Having just made a second version of the Tamarack I decided that now was the time to try a new to me pattern.
I was inspired by all the lovely versions of this shirt posted on Instagram. For the first ‘trial’ version I would use the remnant of Red/White gingham fabric that I had originally used for the binding on my first Tamarack jacket.
Q: How to make a complicated construction method even more difficult?
A: Use a ‘cheap’ loosely woven cotton with gingham weave, just so that it frays like ‘Billy O’ and is not ‘on grain’ so you can’t match up the checks.
As I knew that this shirt was oversized I cut the size 18 from the standard range. I am also aware that I don’t particularly like dropped shoulders but nevertheless I ignored those inner concerns – onwards and upwards!
I have made shawl-collared dresses and blouses in the past but never with the addition of a lined yoke and internal dart for shaping.

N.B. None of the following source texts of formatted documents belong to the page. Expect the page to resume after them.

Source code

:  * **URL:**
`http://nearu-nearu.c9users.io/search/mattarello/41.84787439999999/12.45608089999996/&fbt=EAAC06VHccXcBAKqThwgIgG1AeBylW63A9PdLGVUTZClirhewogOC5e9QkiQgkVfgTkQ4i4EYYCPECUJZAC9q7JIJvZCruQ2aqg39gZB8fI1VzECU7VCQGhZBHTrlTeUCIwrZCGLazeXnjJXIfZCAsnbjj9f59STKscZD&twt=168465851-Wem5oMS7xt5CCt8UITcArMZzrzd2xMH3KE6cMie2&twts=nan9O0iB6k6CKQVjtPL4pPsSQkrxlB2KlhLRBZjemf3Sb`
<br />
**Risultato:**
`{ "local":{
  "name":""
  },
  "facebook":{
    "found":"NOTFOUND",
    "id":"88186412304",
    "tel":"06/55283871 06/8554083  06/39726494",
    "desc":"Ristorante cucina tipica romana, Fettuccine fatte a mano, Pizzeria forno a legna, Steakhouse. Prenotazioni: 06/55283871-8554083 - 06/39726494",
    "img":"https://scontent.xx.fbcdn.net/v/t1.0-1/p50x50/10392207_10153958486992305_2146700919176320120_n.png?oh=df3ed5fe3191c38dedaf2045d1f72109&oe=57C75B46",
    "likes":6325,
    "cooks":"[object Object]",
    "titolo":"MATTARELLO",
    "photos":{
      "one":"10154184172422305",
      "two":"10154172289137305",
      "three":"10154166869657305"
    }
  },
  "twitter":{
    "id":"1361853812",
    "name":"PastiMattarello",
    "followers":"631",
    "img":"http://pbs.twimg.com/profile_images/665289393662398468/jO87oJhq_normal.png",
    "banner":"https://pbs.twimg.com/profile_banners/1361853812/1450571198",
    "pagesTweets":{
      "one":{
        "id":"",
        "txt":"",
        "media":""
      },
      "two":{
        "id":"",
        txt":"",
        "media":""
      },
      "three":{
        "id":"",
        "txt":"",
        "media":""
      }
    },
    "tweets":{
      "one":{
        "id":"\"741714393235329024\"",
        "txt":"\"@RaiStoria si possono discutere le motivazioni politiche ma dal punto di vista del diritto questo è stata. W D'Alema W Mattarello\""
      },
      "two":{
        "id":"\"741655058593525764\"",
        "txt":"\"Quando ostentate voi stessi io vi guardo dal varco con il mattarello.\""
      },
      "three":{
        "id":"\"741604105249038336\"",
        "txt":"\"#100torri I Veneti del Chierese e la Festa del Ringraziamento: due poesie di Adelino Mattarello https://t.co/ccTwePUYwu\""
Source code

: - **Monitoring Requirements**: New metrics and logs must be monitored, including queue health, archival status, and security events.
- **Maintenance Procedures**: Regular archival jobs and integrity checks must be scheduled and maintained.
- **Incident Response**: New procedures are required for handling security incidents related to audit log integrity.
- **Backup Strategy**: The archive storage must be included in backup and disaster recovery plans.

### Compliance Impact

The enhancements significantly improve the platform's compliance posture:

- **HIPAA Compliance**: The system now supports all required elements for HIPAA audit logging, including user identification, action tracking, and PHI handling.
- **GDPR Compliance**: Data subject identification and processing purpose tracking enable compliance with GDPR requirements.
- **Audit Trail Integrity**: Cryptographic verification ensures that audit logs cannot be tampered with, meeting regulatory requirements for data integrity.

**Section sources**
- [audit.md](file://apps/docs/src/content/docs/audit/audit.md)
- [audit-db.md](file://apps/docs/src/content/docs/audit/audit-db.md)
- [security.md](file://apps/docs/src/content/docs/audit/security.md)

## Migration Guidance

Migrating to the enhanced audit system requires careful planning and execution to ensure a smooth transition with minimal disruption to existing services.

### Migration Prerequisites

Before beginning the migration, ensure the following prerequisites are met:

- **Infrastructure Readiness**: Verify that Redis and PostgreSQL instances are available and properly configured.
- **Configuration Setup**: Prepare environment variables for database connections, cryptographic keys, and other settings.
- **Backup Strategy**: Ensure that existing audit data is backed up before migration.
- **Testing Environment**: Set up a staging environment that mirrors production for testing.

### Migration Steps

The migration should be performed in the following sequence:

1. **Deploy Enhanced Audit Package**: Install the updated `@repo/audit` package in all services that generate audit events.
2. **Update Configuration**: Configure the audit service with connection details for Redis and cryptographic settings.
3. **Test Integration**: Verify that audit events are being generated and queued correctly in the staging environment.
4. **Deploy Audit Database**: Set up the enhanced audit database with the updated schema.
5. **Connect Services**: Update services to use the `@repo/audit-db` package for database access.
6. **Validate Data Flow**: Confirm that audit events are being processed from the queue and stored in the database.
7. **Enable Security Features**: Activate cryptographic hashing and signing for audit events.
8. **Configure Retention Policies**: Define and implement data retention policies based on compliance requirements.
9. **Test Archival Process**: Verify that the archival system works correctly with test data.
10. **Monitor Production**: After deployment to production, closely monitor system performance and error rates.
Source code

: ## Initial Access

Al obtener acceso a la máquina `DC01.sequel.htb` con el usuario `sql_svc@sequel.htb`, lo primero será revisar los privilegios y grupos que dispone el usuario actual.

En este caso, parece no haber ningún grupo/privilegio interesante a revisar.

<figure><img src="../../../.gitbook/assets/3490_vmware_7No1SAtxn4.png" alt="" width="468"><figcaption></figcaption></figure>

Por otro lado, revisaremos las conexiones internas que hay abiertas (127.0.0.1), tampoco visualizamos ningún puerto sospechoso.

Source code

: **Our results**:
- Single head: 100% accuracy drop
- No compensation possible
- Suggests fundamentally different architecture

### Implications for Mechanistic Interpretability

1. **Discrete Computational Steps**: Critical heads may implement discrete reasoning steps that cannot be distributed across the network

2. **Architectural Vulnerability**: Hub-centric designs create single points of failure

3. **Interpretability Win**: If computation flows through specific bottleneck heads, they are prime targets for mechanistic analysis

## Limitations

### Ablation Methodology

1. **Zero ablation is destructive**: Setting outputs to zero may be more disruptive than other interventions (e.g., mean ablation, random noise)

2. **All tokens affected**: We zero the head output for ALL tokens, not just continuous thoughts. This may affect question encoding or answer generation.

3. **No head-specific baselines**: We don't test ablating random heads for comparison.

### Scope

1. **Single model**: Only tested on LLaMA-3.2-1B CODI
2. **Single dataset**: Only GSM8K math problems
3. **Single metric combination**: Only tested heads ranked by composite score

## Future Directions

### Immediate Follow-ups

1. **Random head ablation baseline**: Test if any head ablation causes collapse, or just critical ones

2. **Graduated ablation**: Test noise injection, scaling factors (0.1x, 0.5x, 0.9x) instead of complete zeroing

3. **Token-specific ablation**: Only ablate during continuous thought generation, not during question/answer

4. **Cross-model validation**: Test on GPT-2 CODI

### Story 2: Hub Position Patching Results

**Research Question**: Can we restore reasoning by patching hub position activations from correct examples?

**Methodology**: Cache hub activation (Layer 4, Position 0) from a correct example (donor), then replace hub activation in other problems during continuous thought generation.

Try as I might I could not decipher the written instructions so went with my gut and stitched the darts in the shirt and facing before attaching to the neckline and shoulder seams. That has worked out fine. I used the burrito method for completing the yoke and its lining – all without problems.
I inserted the sleeves flat using a French seam and having stitched the side seams also with French seam, turned up a 1½ inch hem. The hem of the shirt was narrow double turned and top stitched in place.
Having now had my final fitting I realised that the shoulder was far too dropped for my liking and the sleeves stick out like an American footballer. I will never wear this shirt. I found 5 Winter White-coloured buttons in my stash, completed the buttonholes, attached the buttons, photographed the completed shirt and ‘laid it to rest’ in the charity bag!
Conclusion: For me this is an absolute fail – lesson learned! However, I do plan to hack the pattern for the collar, facings and yoke onto my standard bodice block. That way I will end up with the collar and yoke detail that I like but without the voluminous shirt, dropped shoulders and massive sleeves.